• **RECORDS FOR THIS TASK**:

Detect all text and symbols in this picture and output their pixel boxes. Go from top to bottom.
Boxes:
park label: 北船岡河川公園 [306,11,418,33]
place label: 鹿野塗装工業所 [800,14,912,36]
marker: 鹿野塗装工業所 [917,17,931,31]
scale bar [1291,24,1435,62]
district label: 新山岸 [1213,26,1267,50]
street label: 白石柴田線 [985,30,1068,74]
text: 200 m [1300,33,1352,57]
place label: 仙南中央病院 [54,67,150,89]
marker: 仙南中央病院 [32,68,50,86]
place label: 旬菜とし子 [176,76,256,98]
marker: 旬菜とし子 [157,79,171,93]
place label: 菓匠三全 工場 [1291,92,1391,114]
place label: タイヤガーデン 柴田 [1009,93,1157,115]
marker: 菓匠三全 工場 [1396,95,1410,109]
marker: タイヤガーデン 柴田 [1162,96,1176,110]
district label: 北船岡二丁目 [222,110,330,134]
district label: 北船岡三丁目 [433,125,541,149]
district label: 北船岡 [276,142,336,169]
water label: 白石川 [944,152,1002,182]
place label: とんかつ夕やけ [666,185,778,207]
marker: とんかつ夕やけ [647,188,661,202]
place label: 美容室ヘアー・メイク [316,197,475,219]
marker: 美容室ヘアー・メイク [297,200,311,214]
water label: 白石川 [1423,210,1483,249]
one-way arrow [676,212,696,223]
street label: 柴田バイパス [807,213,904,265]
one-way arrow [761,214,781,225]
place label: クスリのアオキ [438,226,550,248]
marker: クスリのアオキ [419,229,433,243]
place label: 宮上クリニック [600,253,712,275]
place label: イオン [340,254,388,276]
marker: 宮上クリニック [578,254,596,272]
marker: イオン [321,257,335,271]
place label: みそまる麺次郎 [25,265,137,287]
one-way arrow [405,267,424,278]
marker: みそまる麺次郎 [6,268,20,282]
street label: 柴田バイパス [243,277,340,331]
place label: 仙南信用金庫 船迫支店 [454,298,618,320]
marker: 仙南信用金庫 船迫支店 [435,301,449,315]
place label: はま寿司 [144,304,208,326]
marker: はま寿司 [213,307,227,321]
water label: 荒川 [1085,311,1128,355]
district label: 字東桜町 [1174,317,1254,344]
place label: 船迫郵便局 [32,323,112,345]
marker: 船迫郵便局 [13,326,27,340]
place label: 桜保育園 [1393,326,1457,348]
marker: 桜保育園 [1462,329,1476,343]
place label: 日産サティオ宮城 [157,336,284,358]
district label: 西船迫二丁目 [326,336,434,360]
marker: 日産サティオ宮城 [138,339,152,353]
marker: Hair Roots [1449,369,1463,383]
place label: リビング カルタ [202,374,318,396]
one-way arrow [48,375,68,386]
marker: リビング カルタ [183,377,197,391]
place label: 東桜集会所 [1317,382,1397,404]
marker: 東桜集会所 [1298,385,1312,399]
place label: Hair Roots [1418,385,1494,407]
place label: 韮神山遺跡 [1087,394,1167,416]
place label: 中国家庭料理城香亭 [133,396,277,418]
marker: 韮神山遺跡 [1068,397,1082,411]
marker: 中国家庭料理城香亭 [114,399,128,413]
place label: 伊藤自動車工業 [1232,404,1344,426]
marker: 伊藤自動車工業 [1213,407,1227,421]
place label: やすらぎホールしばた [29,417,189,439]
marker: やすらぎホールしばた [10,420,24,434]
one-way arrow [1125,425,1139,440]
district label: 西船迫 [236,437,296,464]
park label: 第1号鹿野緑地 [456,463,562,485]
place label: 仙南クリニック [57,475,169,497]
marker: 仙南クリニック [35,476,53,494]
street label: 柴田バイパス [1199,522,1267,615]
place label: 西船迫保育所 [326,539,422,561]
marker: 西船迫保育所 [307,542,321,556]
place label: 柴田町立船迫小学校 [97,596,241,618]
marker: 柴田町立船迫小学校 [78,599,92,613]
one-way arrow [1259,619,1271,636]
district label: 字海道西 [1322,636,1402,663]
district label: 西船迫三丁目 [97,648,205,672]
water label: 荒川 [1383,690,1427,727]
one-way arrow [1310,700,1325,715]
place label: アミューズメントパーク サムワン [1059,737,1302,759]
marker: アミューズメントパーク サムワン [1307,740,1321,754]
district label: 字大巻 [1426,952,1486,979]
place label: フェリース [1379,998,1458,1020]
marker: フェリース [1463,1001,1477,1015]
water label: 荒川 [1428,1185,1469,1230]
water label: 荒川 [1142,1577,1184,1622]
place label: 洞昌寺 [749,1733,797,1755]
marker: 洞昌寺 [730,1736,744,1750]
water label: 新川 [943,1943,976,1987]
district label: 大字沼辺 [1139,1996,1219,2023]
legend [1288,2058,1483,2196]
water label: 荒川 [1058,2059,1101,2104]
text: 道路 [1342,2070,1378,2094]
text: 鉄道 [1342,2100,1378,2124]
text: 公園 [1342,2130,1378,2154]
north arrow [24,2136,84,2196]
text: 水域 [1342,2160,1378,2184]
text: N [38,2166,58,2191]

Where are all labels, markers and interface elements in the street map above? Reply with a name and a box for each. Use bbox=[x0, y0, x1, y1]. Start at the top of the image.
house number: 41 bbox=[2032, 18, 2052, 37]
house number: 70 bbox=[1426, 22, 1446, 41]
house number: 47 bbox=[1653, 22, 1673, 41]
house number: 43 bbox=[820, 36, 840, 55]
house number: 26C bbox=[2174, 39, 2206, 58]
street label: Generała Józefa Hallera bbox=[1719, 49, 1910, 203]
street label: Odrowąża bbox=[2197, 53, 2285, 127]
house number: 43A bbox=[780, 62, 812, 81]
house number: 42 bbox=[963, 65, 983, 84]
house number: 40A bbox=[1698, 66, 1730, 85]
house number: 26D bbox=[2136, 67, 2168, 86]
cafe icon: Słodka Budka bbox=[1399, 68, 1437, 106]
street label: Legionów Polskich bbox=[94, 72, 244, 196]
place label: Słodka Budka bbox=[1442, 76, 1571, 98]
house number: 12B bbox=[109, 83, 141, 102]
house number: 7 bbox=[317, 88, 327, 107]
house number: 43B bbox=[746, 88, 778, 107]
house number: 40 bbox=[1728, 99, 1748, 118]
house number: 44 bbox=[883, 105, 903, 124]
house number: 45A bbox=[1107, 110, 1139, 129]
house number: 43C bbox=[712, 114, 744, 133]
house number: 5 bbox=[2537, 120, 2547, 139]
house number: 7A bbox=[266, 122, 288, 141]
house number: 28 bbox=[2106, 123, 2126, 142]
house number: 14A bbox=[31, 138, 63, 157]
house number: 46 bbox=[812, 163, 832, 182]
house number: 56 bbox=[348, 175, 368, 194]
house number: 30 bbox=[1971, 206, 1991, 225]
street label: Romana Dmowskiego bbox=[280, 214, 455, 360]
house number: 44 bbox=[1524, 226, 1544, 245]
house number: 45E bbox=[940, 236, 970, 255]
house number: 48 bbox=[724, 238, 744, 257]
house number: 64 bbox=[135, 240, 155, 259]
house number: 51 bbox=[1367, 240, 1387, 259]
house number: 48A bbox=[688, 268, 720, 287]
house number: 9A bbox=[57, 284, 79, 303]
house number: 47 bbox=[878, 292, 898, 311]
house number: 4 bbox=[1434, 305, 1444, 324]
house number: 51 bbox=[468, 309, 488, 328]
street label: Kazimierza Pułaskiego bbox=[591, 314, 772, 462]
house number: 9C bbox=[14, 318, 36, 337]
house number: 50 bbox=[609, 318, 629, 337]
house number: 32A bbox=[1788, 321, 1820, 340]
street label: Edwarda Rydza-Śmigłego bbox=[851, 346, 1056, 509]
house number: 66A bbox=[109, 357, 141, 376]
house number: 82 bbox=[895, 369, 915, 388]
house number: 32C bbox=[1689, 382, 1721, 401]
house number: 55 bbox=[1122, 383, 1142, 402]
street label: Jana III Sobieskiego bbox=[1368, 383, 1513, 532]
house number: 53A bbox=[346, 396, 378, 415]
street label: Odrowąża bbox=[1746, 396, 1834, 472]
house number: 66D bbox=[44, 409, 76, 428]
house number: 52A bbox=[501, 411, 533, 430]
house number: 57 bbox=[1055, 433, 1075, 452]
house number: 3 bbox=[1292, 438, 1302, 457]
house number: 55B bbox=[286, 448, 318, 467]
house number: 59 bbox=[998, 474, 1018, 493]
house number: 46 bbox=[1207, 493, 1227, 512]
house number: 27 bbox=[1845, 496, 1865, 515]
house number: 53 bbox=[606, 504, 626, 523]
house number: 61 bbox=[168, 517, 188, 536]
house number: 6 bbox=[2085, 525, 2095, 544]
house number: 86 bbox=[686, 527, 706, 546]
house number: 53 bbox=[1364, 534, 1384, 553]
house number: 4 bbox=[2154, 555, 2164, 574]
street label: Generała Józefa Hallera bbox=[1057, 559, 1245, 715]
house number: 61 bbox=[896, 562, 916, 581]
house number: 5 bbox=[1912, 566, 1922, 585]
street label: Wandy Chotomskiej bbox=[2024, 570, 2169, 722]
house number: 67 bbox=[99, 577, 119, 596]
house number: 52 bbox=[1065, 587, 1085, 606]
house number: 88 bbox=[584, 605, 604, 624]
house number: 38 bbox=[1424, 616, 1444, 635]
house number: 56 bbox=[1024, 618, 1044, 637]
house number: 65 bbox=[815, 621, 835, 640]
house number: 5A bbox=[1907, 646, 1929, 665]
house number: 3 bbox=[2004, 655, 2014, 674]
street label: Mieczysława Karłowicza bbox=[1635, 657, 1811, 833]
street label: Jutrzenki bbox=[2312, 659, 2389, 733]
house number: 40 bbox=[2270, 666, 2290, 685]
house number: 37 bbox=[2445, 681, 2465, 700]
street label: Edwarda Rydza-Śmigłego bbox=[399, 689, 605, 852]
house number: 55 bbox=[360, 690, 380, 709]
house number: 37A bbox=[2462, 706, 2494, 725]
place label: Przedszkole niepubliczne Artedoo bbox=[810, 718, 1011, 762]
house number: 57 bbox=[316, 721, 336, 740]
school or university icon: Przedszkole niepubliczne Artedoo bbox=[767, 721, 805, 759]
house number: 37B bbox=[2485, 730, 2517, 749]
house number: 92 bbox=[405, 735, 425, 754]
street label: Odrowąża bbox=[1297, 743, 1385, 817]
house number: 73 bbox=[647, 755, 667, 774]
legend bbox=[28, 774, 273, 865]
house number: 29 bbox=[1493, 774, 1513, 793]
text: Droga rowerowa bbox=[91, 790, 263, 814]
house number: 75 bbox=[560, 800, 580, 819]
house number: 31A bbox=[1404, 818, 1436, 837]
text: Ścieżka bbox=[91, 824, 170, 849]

• **WHAT YOU ARE ASKED TO DO**:
Check the lines above and copy each one that includes "water".

• **EXERCISE RESULT**:
water label: 白石川 [944,152,1002,182]
water label: 白石川 [1423,210,1483,249]
water label: 荒川 [1085,311,1128,355]
water label: 荒川 [1383,690,1427,727]
water label: 荒川 [1428,1185,1469,1230]
water label: 荒川 [1142,1577,1184,1622]
water label: 新川 [943,1943,976,1987]
water label: 荒川 [1058,2059,1101,2104]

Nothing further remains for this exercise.